(Stored dataset items)
________________________________________

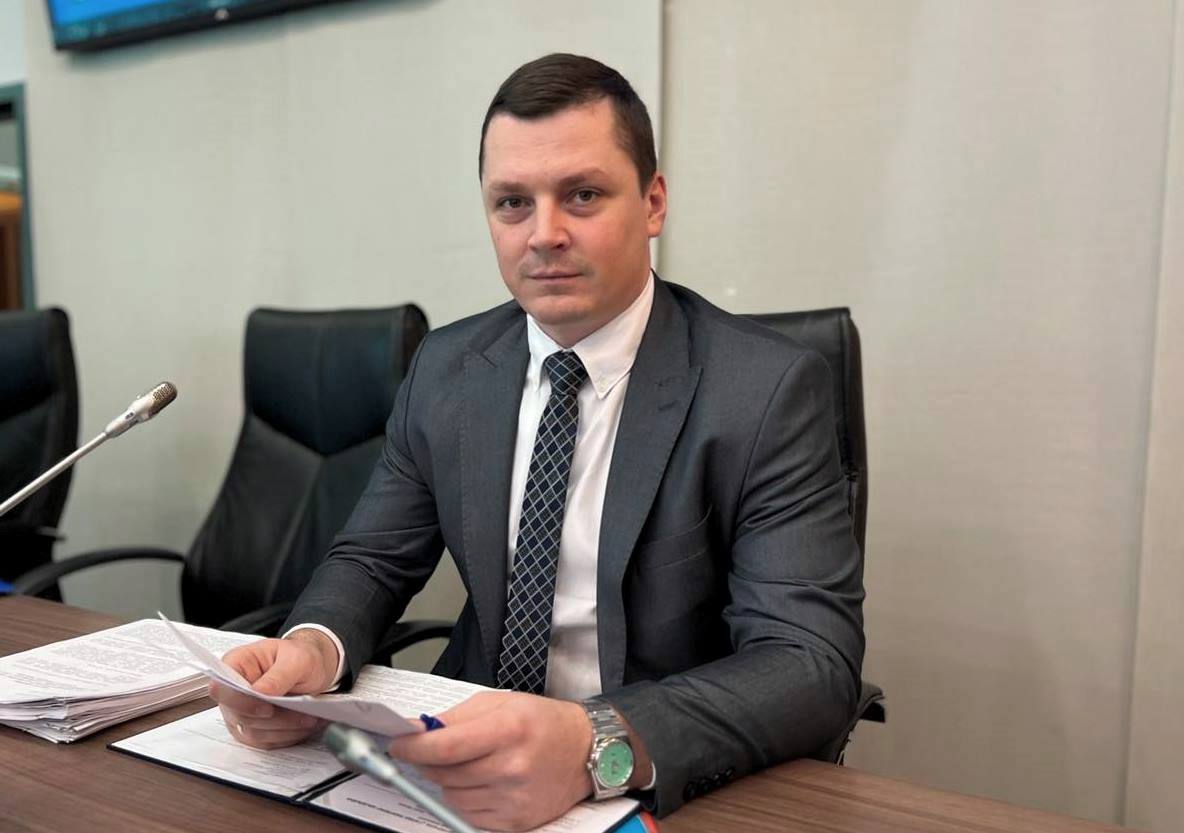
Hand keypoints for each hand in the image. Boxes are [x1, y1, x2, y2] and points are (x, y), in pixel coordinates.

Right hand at [207, 629, 338, 749]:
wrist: (314, 669)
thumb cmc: (300, 658)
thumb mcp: (298, 659)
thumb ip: (279, 675)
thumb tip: (259, 691)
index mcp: (236, 664)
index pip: (221, 688)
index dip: (240, 702)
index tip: (267, 709)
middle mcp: (233, 690)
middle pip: (239, 715)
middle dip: (273, 718)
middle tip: (301, 713)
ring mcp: (240, 712)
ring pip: (253, 732)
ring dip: (283, 729)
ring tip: (308, 719)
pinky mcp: (252, 728)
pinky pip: (263, 741)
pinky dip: (286, 736)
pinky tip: (303, 726)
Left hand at [386, 691, 592, 831]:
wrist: (585, 751)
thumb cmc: (544, 723)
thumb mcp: (501, 703)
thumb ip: (455, 717)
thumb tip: (415, 730)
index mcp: (508, 729)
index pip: (444, 746)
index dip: (413, 747)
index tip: (398, 744)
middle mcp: (511, 767)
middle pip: (443, 773)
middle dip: (428, 761)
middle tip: (431, 750)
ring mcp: (514, 798)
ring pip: (451, 796)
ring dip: (448, 780)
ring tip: (470, 763)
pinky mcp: (515, 822)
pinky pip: (468, 814)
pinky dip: (466, 798)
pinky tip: (482, 781)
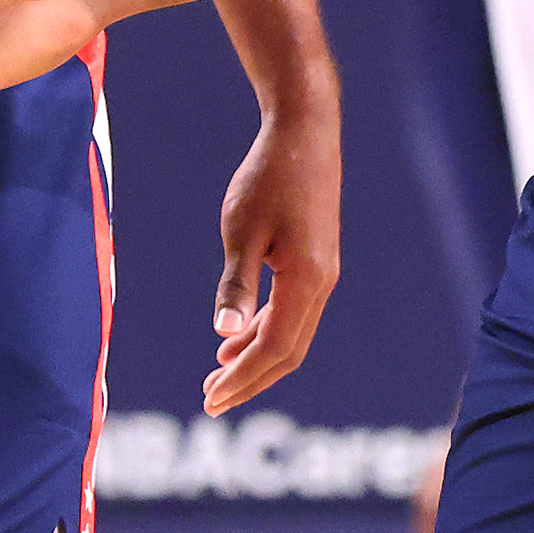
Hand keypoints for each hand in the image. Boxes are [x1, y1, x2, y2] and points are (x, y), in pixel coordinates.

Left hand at [207, 99, 343, 416]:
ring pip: (292, 333)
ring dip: (255, 357)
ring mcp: (322, 273)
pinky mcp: (315, 262)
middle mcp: (322, 282)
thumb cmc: (269, 176)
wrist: (304, 132)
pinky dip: (264, 330)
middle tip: (211, 400)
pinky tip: (236, 336)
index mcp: (306, 279)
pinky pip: (293, 311)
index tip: (211, 399)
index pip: (275, 347)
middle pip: (288, 351)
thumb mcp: (241, 230)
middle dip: (249, 379)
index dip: (244, 377)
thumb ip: (236, 284)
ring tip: (216, 374)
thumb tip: (224, 334)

________________________________________

What the exercise asks: When copying from the data above, print only the lines from the line containing "thumb tip: (259, 691)" to the line containing "thumb cmc: (269, 176)", exactly, and leave the pictures out.

Solution to this exercise:
thumb tip: (259, 691)
index mcp: (236, 664)
index pip: (221, 688)
index dip: (240, 702)
index tip: (267, 709)
middle mcp: (233, 690)
middle pip: (239, 715)
middle dip: (273, 718)
middle tip: (301, 713)
ring mcp: (240, 712)
ring pip: (253, 732)
ring dip: (283, 729)
ring tip: (308, 719)
pinky mcp: (252, 728)
pinky pip: (263, 741)
pinky dip: (286, 736)
pinky tip: (303, 726)
Left hand at [386, 691, 592, 831]:
wrist: (585, 751)
thumb cmc: (544, 723)
thumb mcp: (501, 703)
thumb ip: (455, 717)
thumb tip: (415, 730)
index mcp: (508, 729)
index pip: (444, 746)
index dip: (413, 747)
index tip: (398, 744)
middle mcp: (511, 767)
middle pip: (443, 773)
middle dip: (428, 761)
middle tip: (431, 750)
ring mcp: (514, 798)
ring pip: (451, 796)
ring dip: (448, 780)
ring tip: (470, 763)
pinky mcp: (515, 822)
pinky pip: (468, 814)
pinky dip: (466, 798)
pinky tip: (482, 781)
Hand keypoints for each hand in the image. Boxes are [x1, y1, x2, y2] and points are (x, y), in pixel coordinates.

Left hand at [207, 99, 343, 416]:
ring pip: (292, 333)
ring dip: (255, 357)
ring mcp: (322, 273)
pinky mcp: (315, 262)
middle mcp: (322, 282)
thumb cmc: (269, 176)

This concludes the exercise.